Materials provided below:

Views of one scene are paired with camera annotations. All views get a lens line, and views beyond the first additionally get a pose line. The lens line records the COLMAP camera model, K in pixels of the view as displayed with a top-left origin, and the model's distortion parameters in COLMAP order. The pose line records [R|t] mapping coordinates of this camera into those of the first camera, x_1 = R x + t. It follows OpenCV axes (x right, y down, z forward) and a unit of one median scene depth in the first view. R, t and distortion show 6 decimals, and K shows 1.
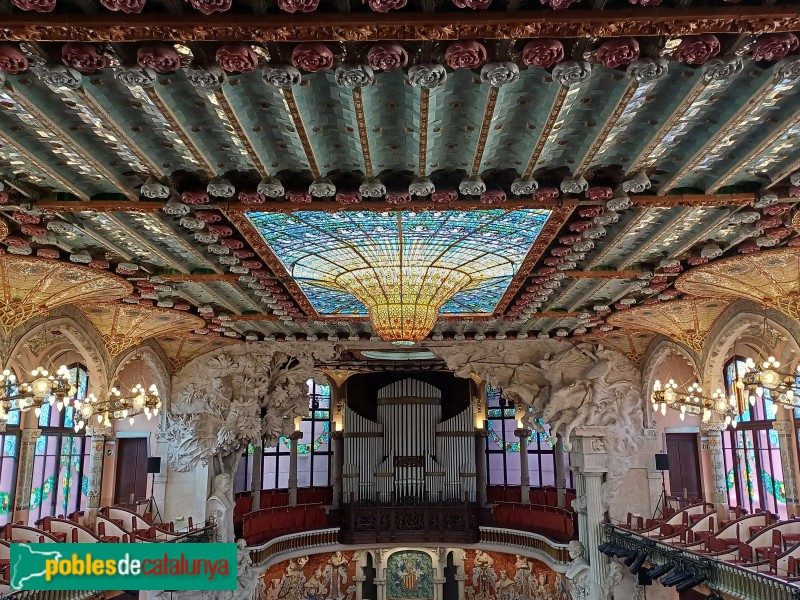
lens RADIAL K [[731.7, 0, 406.8], [0, 731.7, 292.3], [0, 0, 1]] dist [0.092963, 0.000000]
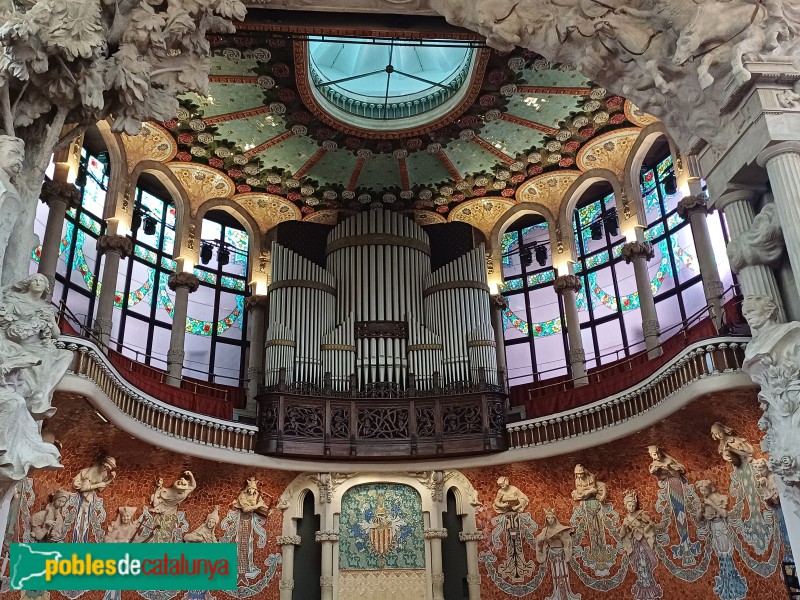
lens RADIAL K [[758.5, 0, 399.0], [0, 758.5, 284.3], [0, 0, 1]] dist [0.072030, 0.000000]
pose [[0.996051, 0.019363, 0.086650, -0.038450], [0.000687, 0.974218, -0.225609, 0.357281], [-0.088784, 0.224777, 0.970357, 0.432768]]
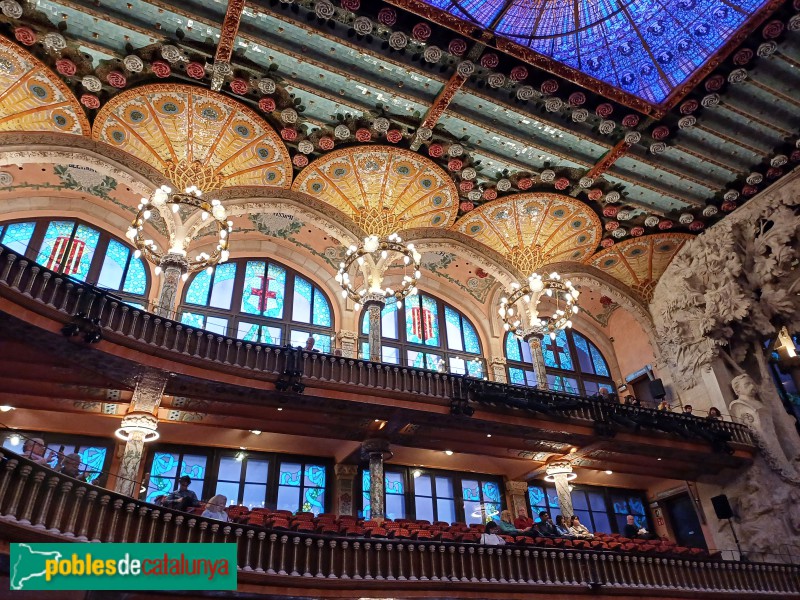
lens RADIAL K [[586.5, 0, 393.8], [0, 586.5, 297.1], [0, 0, 1]] dist [0.073088, -0.065976]
pose [[0.434941, -0.496949, -0.750912, 0.100882], [0.214942, 0.867112, -0.449351, 0.310239], [0.874429, 0.034039, 0.483958, 0.277975]]
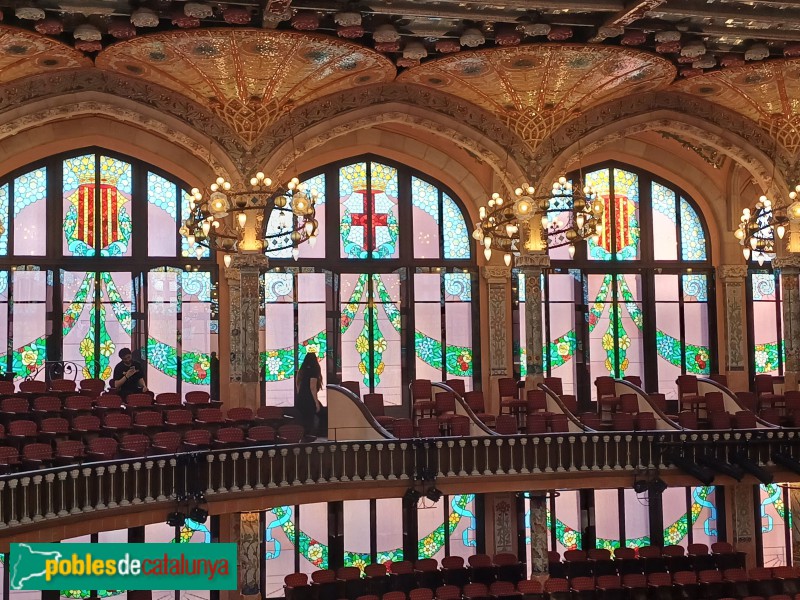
lens RADIAL K [[1070.4, 0, 400.0], [0, 1070.4, 298.1], [0, 0, 1]] dist [0.109236, 0.000000]
pose [[0.262412, -0.016681, -0.964812, 0.285679], [0.208546, 0.977201, 0.039826, 0.068899], [0.942151, -0.211658, 0.259908, 0.270286]]
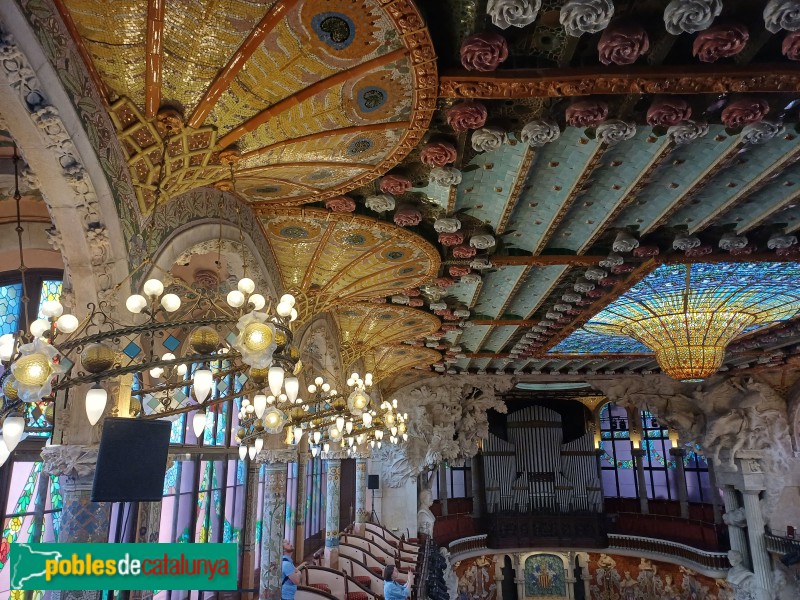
lens RADIAL K [[586.5, 0, 405.7], [0, 586.5, 301.2], [0, 0, 1]] dist [0.073088, -0.065976]
pose [[0.999990, -0.002361, -0.003875, -0.223549], [0.002172, 0.998839, -0.048123, -0.004686], [0.003985, 0.048114, 0.998834, 0.048041]]
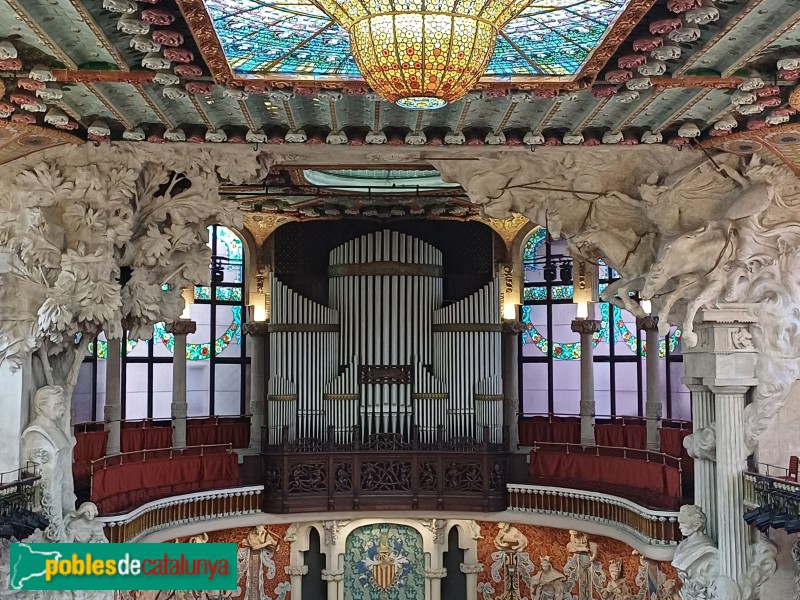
lens RADIAL K [[1182.9, 0, 408.0], [0, 1182.9, 275.0], [0, 0, 1]] dist [0.114432, 0.000000]
pose [[0.998839, 0.009529, 0.047226, -0.025117], [-0.015350, 0.992103, 0.124480, 0.043121], [-0.045667, -0.125060, 0.991098, 0.111475]]
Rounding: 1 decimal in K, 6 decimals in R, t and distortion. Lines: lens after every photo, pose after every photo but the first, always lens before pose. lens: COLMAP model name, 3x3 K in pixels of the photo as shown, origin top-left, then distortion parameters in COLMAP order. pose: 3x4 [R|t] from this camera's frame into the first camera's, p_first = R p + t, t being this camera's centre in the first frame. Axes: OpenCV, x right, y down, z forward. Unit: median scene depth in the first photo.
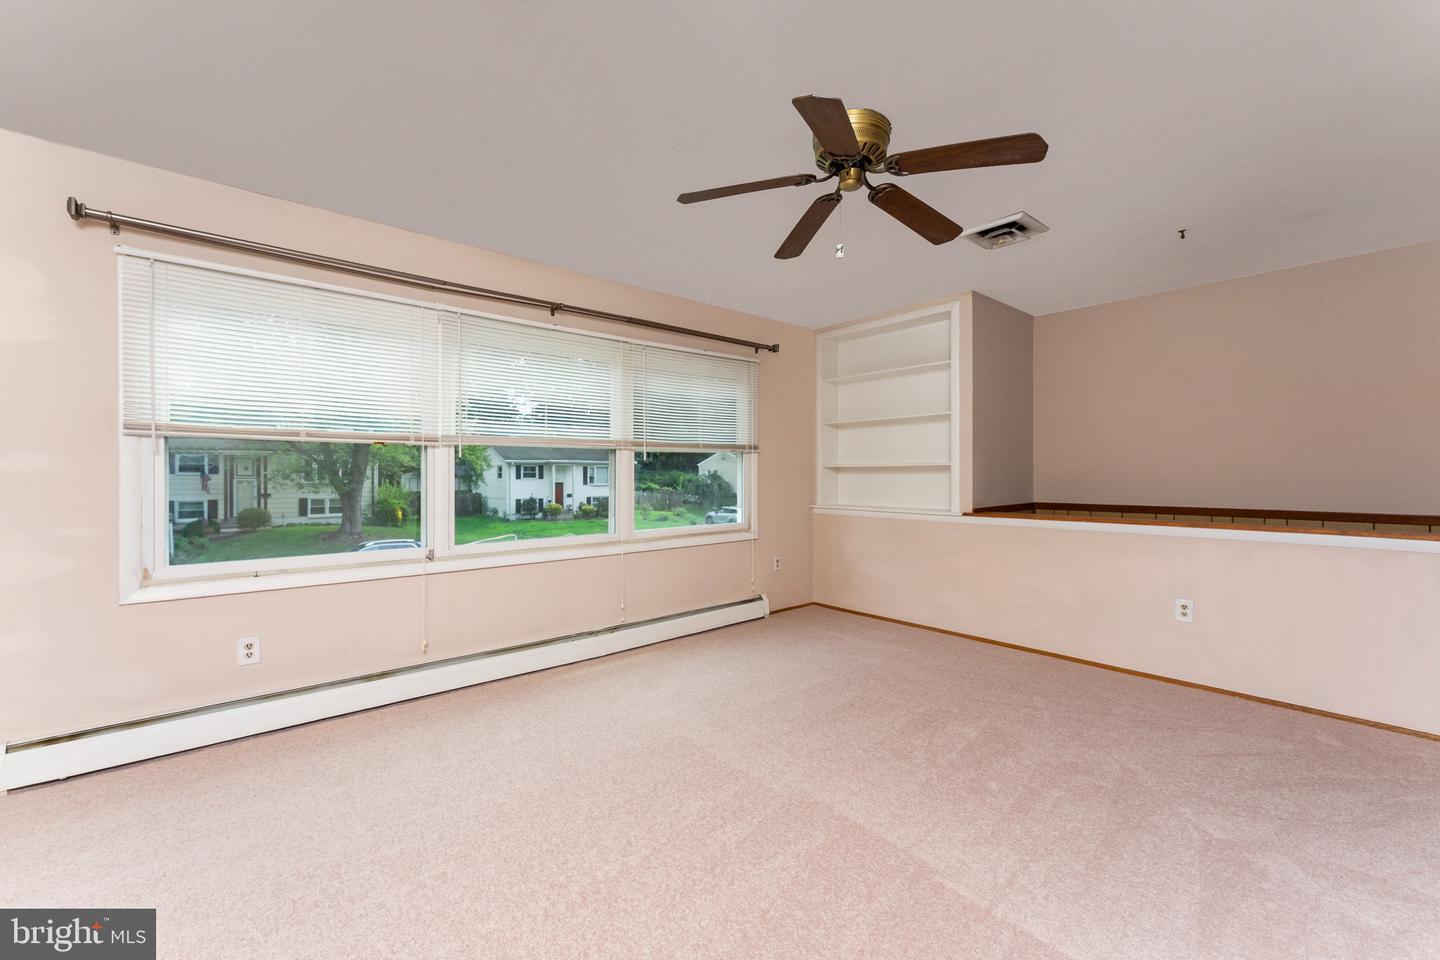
lens RADIAL K [[577.7, 0, 715.4], [0, 577.7, 474.6], [0, 0, 1]] dist [0.000918, -0.000279]
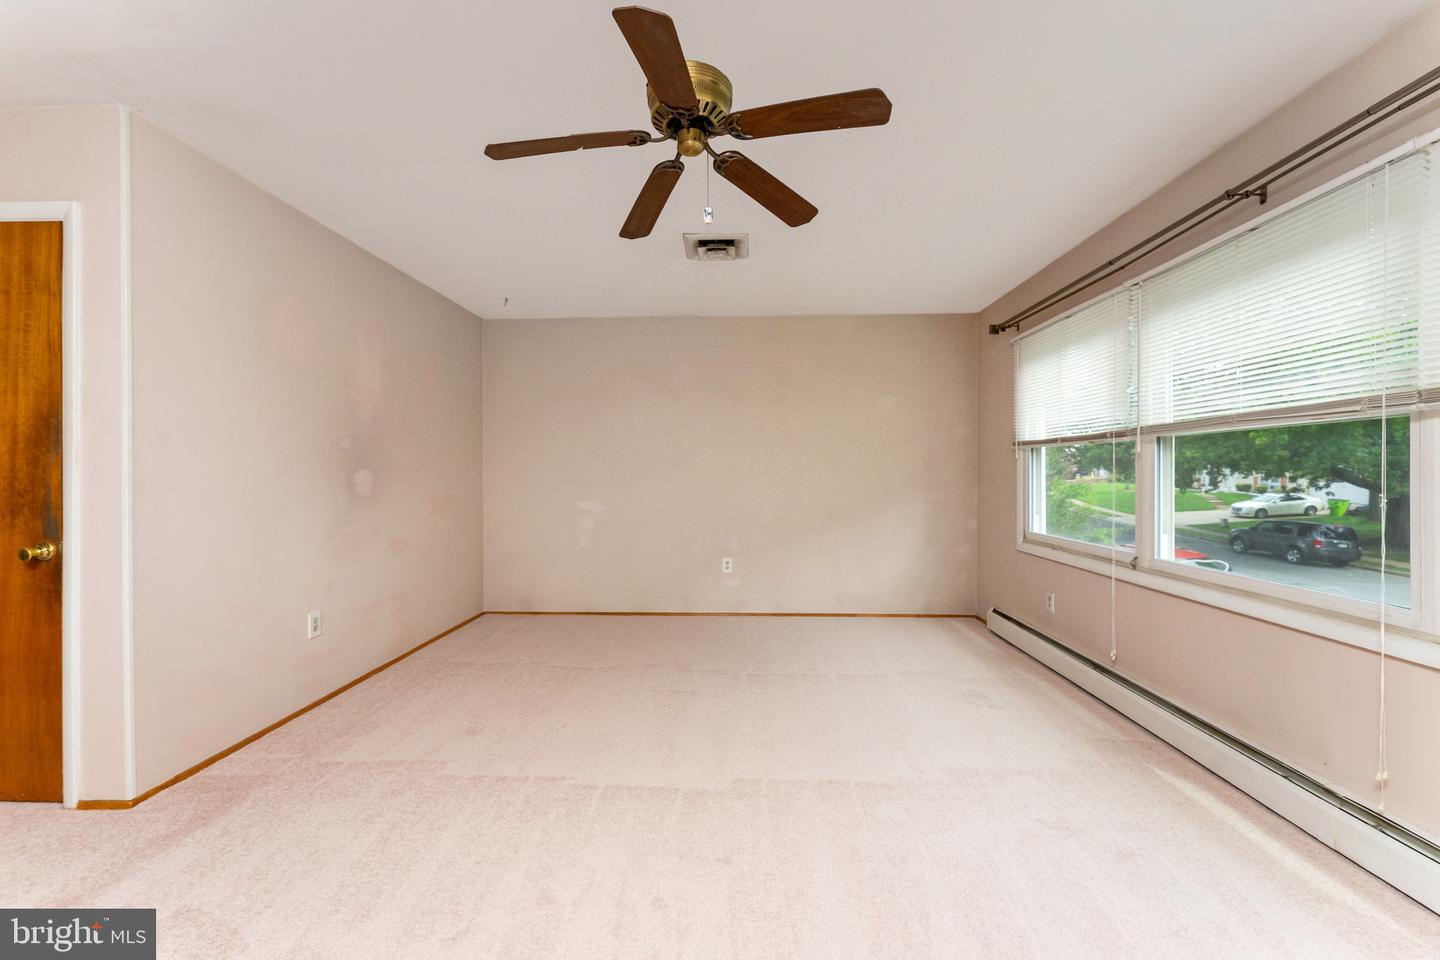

End of Materials provided.

▸ **Task item**
Switch every "decimals" in the records to "decimal places" and write out all of their lines again, leaving the pictures out and changing nothing else.

▸ **Output below**
Views of one scene are paired with camera annotations. All views get a lens line, and views beyond the first additionally get a pose line. The lens line records the COLMAP camera model, K in pixels of the view as displayed with a top-left origin, and the model's distortion parameters in COLMAP order. The pose line records [R|t] mapping coordinates of this camera into those of the first camera, x_1 = R x + t. It follows OpenCV axes (x right, y down, z forward) and a unit of one median scene depth in the first view. R, t and distortion show 6 decimal places, and K shows 1.
lens RADIAL K [[731.7, 0, 406.8], [0, 731.7, 292.3], [0, 0, 1]] dist [0.092963, 0.000000]
lens RADIAL K [[758.5, 0, 399.0], [0, 758.5, 284.3], [0, 0, 1]] dist [0.072030, 0.000000]
pose [[0.996051, 0.019363, 0.086650, -0.038450], [0.000687, 0.974218, -0.225609, 0.357281], [-0.088784, 0.224777, 0.970357, 0.432768]]
lens RADIAL K [[586.5, 0, 393.8], [0, 586.5, 297.1], [0, 0, 1]] dist [0.073088, -0.065976]
pose [[0.434941, -0.496949, -0.750912, 0.100882], [0.214942, 0.867112, -0.449351, 0.310239], [0.874429, 0.034039, 0.483958, 0.277975]]
lens RADIAL K [[1070.4, 0, 400.0], [0, 1070.4, 298.1], [0, 0, 1]] dist [0.109236, 0.000000]
pose [[0.262412, -0.016681, -0.964812, 0.285679], [0.208546, 0.977201, 0.039826, 0.068899], [0.942151, -0.211658, 0.259908, 0.270286]]
lens RADIAL K [[586.5, 0, 405.7], [0, 586.5, 301.2], [0, 0, 1]] dist [0.073088, -0.065976]
pose [[0.999990, -0.002361, -0.003875, -0.223549], [0.002172, 0.998839, -0.048123, -0.004686], [0.003985, 0.048114, 0.998834, 0.048041]]
lens RADIAL K [[1182.9, 0, 408.0], [0, 1182.9, 275.0], [0, 0, 1]] dist [0.114432, 0.000000]
pose [[0.998839, 0.009529, 0.047226, -0.025117], [-0.015350, 0.992103, 0.124480, 0.043121], [-0.045667, -0.125060, 0.991098, 0.111475]]
Rounding: 1 decimal in K, 6 decimal places in R, t and distortion. Lines: lens after every photo, pose after every photo but the first, always lens before pose. lens: COLMAP model name, 3x3 K in pixels of the photo as shown, origin top-left, then distortion parameters in COLMAP order. pose: 3x4 [R|t] from this camera's frame into the first camera's, p_first = R p + t, t being this camera's centre in the first frame. Axes: OpenCV, x right, y down, z forward. Unit: median scene depth in the first photo.
lens RADIAL K [[577.7, 0, 715.4], [0, 577.7, 474.6], [0, 0, 1]] dist [0.000918, -0.000279]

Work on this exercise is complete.